DATA FOR REVIEW
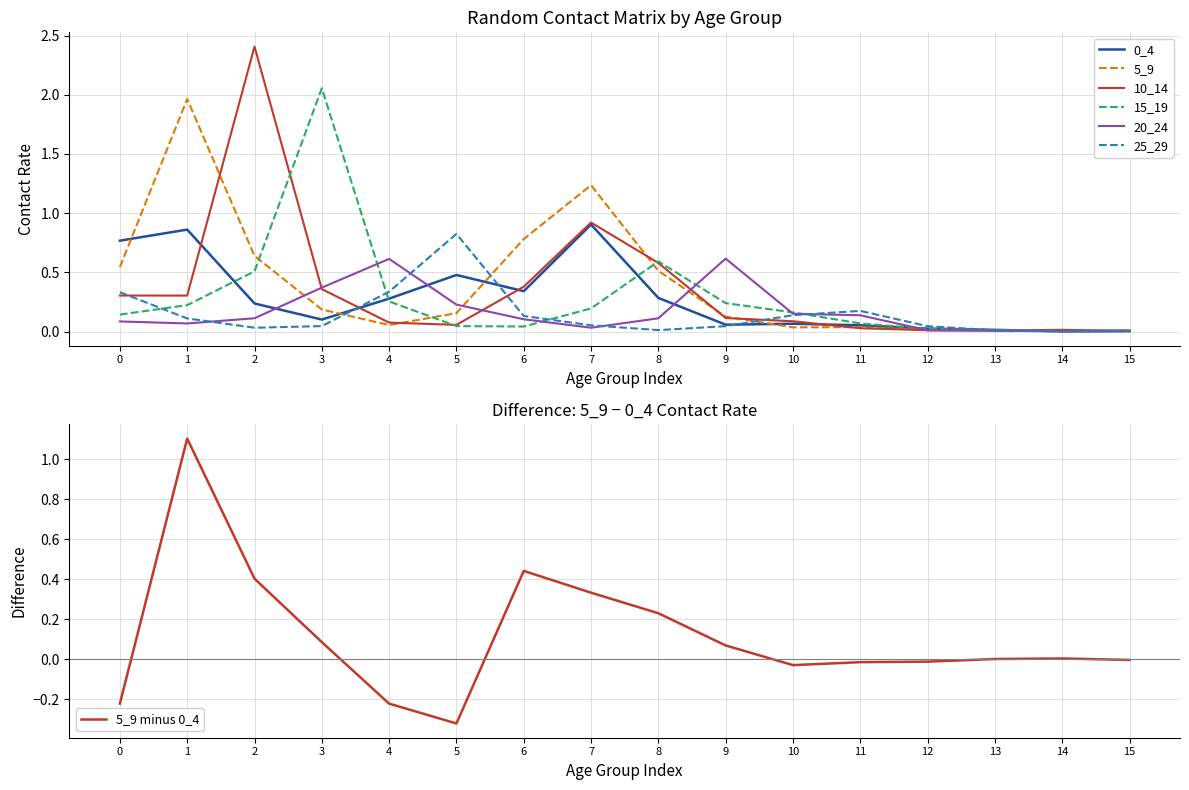

The 5_9 series shows 0.0 at 10. True or false?

True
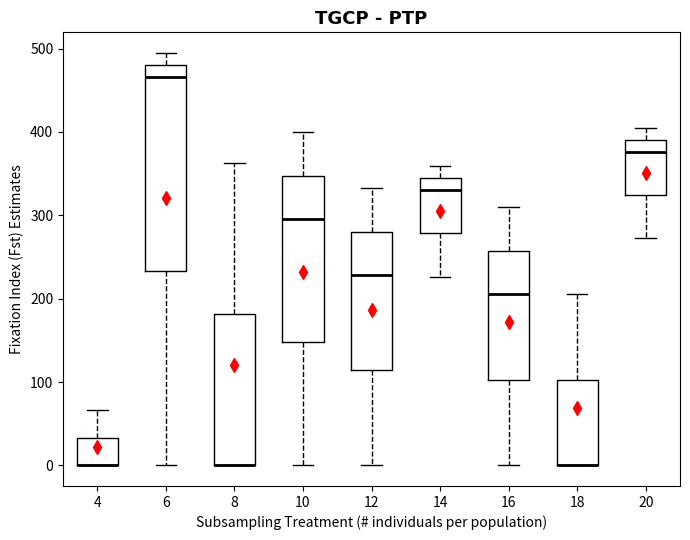

Comparing the boxes themselves (not the whiskers), which one is the tallest?

6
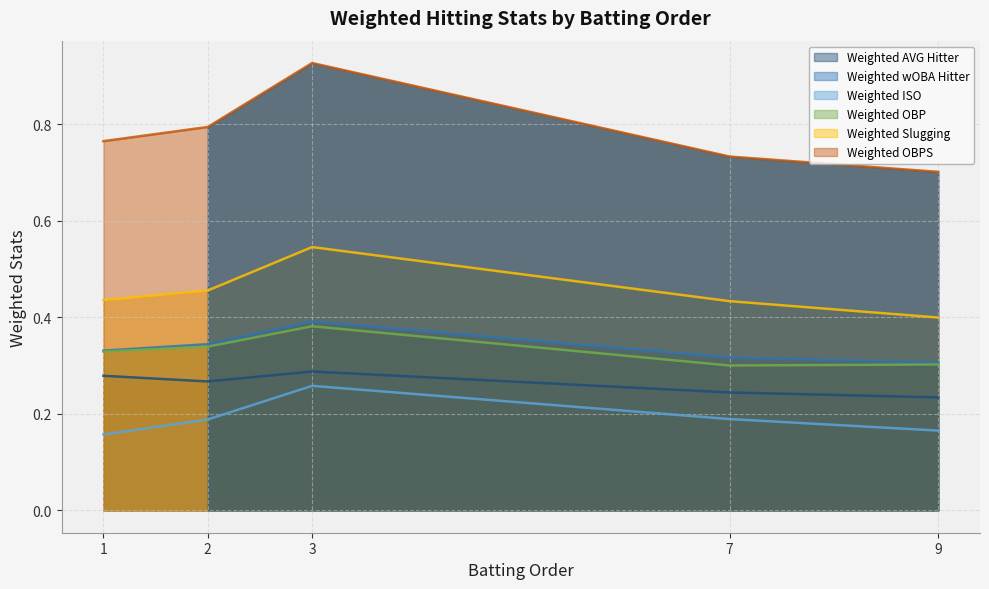

The Weighted OBP series shows 0.4 at 7. True or false?

False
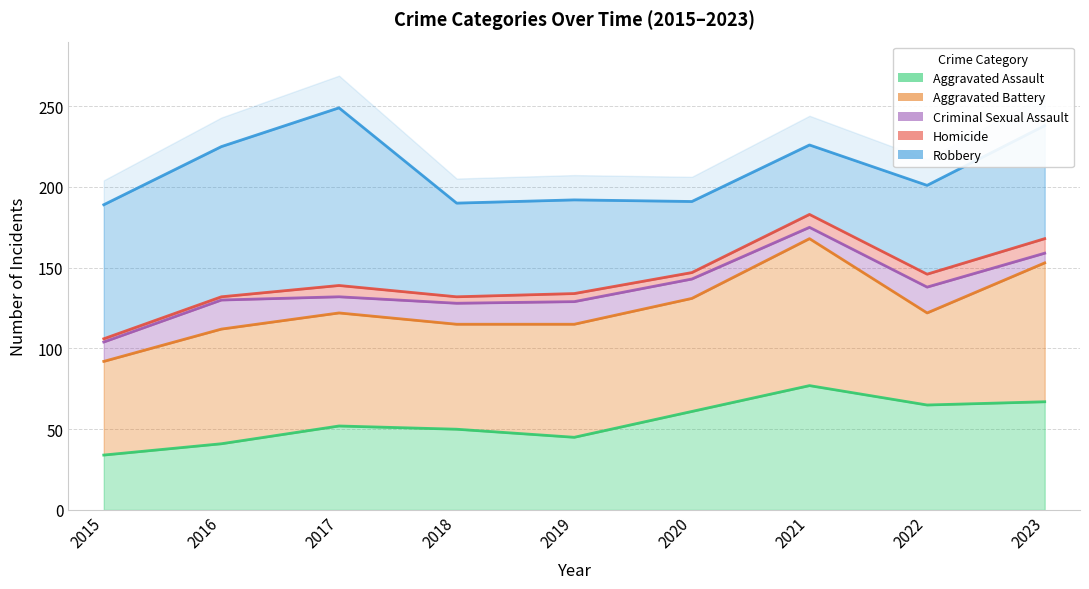

What is the lowest value of the Homicide series?

2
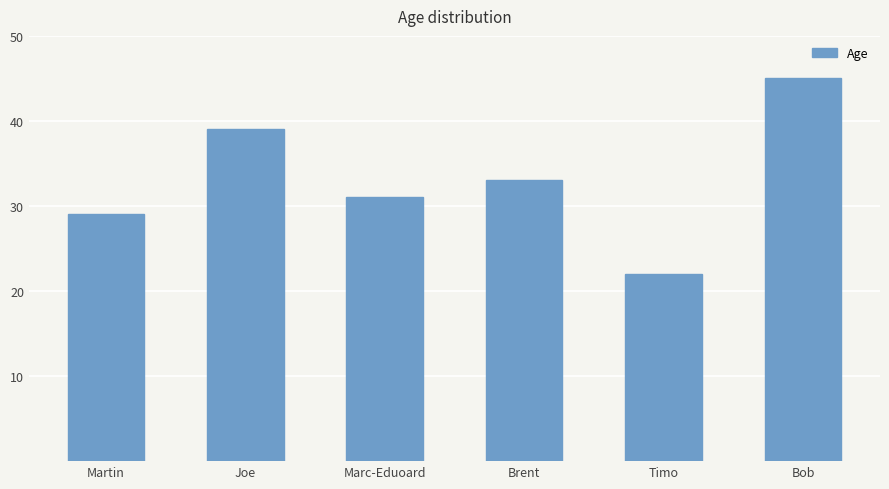

What is the label of the 6th bar from the right?

Martin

YOUR OBJECTIVE
Recast the items above as a Markdown table with the columns Row and Line, one numbered row per nonblank line. Omit the blank lines and the pictures.

ANSWER SECTION
| Row | Line |
|---|---|
| 1 | The 5_9 series shows 0.0 at 10. True or false? |
| 2 | True |
| 3 | Comparing the boxes themselves (not the whiskers), which one is the tallest? |
| 4 | 6 |
| 5 | The Weighted OBP series shows 0.4 at 7. True or false? |
| 6 | False |
| 7 | What is the lowest value of the Homicide series? |
| 8 | 2 |
| 9 | What is the label of the 6th bar from the right? |
| 10 | Martin |